Komisyon Başkanı Reşat Petek’in söz konusu iddiasının hemen ardından açıklama yapan Erdoğdu, “Bu belge internet satış sitelerinde koleksiyoncular tarafından asılan boş makbuzların temin edilerek sonradan üzerine doldurulması sonucu elde edilmiştir. Bu makbuzlar seri halde internet sitelerinde satılmaktadır. Bir çocuk zekâsıyla bu makbuz satın alınmış, üzerine sahtekârlıkla Gülen bağış yapmış gibi gösterilmiştir. 5 bin lira o tarihte 560 dolar, bir vaiz maaşı ortada. Sitelerde bu makbuzlar satılmaktadır. Kime satıldığı bellidir. Yargı cesaretle üzerine giderse kimin aldığı görülecektir” diye konuştu.
İkiz kardeşini CHP’ye yamamaya çalışıyor!
CHP Lideri Kemal Kılıçdaroğlu’nun ‘kontrollü darbe’ ifadelerini hatırlatan Aykut Erdoğdu, bu iddiayla AKP’nin darbenin siyasi ayağını gizlemeye çalıştığını ve sorumluluğu CHP’ye yıkmak istediğini vurguladı.

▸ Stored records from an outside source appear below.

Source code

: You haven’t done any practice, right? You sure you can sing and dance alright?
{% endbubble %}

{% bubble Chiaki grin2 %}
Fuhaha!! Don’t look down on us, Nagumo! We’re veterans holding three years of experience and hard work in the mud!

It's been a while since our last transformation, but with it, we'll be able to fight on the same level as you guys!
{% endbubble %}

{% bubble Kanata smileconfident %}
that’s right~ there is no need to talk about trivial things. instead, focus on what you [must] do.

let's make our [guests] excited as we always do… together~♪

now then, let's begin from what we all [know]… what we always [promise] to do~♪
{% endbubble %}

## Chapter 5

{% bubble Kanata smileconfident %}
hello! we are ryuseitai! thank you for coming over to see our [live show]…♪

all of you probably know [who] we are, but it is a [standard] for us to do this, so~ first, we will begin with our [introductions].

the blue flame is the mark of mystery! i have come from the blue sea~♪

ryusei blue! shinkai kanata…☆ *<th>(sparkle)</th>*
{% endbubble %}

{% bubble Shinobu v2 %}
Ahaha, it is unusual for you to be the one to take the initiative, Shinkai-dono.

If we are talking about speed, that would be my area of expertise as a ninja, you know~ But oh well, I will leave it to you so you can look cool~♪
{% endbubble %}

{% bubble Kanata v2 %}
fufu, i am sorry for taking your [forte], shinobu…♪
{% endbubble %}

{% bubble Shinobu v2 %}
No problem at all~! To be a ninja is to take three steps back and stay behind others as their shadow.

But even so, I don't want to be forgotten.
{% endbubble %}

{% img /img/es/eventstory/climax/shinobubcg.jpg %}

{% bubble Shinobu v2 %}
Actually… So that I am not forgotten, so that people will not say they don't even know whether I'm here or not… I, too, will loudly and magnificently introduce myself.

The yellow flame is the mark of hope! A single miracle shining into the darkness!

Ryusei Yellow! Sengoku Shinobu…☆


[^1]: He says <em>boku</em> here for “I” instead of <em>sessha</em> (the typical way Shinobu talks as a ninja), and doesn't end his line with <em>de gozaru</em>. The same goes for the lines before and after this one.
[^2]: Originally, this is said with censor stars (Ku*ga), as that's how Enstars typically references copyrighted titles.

Erdoğdu, “Kontrollü darbenin, kontrollü raporu iftira ile yürümekte. Bir iftirayla ikiz kardeşlerini CHP’ye yamamaya çalışıyorlar. Darbe dediğiniz bu bunu yapanlar hukuk önünde de verecekler hesabını, millete de Allah’a da verecekler. Reşat Petek bu sahtekârlığın kullanıcısıdır” dedi.
Makbuz raporda yok
Petek’in ‘bağış’ iddiasının komisyon raporunda olmadığına dikkat çeken CHP’li Vekil, “Madem böyle ciddi iddian, önemli belgelerin var niye raporun metnine yazamadın Reşat Petek? Bu komisyon raporu diye yutturulmaya çalışılan AKP iftirası darbenin siyasi ayağını saklamaya yöneliktir. Bu darbe araştırma komisyonu raporunda bir tek siyasi ayak yoktur. Bu siyasi ayağı gizleme çabasıdır” ifadelerini kullandı.